▸ PAGE
________________

- Presented by: Kjetil Tefke Henriette Lien
- Judges: Merete Lingjærde Jan Ivar Lund Vibeke Sørlie Lars Undli Geir Bie
- Country of origin: Norway
- No. of seasons: 2

Original release
- Network: TVNorge
- Release: 2006 – 2007

= Dansefeber =

Norwegian TV show

Dansefeber is the Norwegian iteration of the dance competition show So You Think You Can Dance. It was broadcast on TVNorge (Norway) and hosted by Kjetil Tefke in its first season (2006) and Henriette Lien in the second (2006-2007). The winners for seasons 1 and 2 were Adil Khan and Hanna Mjåvatn, respectively.

== Show format ==

Like its American predecessor and other shows within the So You Think You Can Dance franchise, prospective competitors are first assessed at open auditions. Dansefeber held several of these auditions in major cities across Norway in its search for its initial talent pool, with dancers from a wide variety of backgrounds encouraged to audition. The auditions succeeded in drawing in dancers from styles as varied as ballroom, hip-hop, streetdance, contemporary, jazz, and ballet, amongst others. Dancers who qualified to move beyond this point in the competition earned a ticket to "Feberdagene" ("The Fever Days"), Dansefeber's version of the "Boot Camp" portion of the season. From the dancers sent on to this phase, twenty dancers (ten male and ten female) were chosen per season to advance to the main portion of the competition.

________________

▸ SUPPLIED MATERIAL

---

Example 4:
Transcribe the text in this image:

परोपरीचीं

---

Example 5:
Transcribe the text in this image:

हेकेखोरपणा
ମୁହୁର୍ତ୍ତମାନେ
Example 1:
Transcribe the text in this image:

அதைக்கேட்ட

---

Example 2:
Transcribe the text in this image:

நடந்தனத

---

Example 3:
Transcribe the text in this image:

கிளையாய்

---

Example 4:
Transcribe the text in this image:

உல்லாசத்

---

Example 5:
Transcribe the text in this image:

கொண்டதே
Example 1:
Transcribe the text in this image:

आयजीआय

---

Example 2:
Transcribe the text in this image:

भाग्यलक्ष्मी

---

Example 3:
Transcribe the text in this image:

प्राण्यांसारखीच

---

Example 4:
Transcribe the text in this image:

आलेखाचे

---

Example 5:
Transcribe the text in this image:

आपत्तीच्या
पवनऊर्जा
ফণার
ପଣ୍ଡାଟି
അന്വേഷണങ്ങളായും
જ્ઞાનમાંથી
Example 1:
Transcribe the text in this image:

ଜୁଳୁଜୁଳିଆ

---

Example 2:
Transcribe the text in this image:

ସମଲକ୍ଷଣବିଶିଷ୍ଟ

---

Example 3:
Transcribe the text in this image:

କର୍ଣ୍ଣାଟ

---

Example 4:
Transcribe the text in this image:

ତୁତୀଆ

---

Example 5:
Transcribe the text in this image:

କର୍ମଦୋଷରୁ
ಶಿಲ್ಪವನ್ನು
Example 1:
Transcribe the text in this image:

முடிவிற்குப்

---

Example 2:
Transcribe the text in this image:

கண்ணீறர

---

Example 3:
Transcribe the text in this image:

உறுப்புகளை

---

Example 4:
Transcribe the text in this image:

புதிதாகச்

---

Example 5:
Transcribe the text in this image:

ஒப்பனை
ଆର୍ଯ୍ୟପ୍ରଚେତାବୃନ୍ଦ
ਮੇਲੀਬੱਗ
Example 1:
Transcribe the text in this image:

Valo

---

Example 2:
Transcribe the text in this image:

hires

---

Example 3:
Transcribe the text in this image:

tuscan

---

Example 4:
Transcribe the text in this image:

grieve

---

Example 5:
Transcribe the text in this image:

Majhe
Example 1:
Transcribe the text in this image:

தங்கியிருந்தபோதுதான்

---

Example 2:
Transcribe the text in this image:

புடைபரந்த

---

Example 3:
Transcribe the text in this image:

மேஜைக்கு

________________

▸ WORK INSTRUCTIONS
1 – According to the page on Dansefeber, who won its second season?
2 – Write out all the records again, substituting "Write out" for every "Transcribe" and leaving everything else as it is.
The records are unrelated to the Dansefeber text.

▸ RESPONSES IN ORDER
1 – Hanna Mjåvatn won the second season.

2 –
---

Example 4:
Write out the text in this image:

परोपरीचीं

---

Example 5:
Write out the text in this image:

हेकेखोरपणा
ମୁହୁର୍ତ୍ତମାନେ
Example 1:
Write out the text in this image:

அதைக்கேட்ட

---

Example 2:
Write out the text in this image:

நடந்தனத

---

Example 3:
Write out the text in this image:

கிளையாய்

---

Example 4:
Write out the text in this image:

உல்லாசத்

---

Example 5:
Write out the text in this image:

கொண்டதே
Example 1:
Write out the text in this image:

आयजीआय

---

Example 2:
Write out the text in this image:

भाग्यलक्ष्मी

---

Example 3:
Write out the text in this image:

प्राण्यांसारखीच

---

Example 4:
Write out the text in this image:

आलेखाचे

---

Example 5:
Write out the text in this image:

आपत्तीच्या
पवनऊर्जा
ফণার
ପଣ୍ଡାଟି
അന്വേഷണങ്ങളായും
જ્ઞાનમાંથી
Example 1:
Write out the text in this image:

ଜୁଳୁଜୁଳିଆ

---

Example 2:
Write out the text in this image:

ସମଲକ୍ଷଣବିଶିଷ୍ଟ

---

Example 3:
Write out the text in this image:

କର୍ଣ୍ଣାଟ

---

Example 4:
Write out the text in this image:

ତୁତୀଆ

---

Example 5:
Write out the text in this image:

କର୍ମଦୋଷରୁ
ಶಿಲ್ಪವನ್ನು
Example 1:
Write out the text in this image:

முடிவிற்குப்

---

Example 2:
Write out the text in this image:

கண்ணீறர

---

Example 3:
Write out the text in this image:

உறுப்புகளை

---

Example 4:
Write out the text in this image:

புதிதாகச்

---

Example 5:
Write out the text in this image:

ஒப்பனை
ଆର୍ଯ୍ୟପ୍ରଚେତାବୃନ୍ଦ
ਮੇਲੀਬੱਗ
Example 1:
Write out the text in this image:

Valo

---

Example 2:
Write out the text in this image:

hires

---

Example 3:
Write out the text in this image:

tuscan

---

Example 4:
Write out the text in this image:

grieve

---

Example 5:
Write out the text in this image:

Majhe
Example 1:
Write out the text in this image:

தங்கியிருந்தபோதுதான்

---

Example 2:
Write out the text in this image:

புடைபரந்த

---

Example 3:
Write out the text in this image:

மேஜைக்கு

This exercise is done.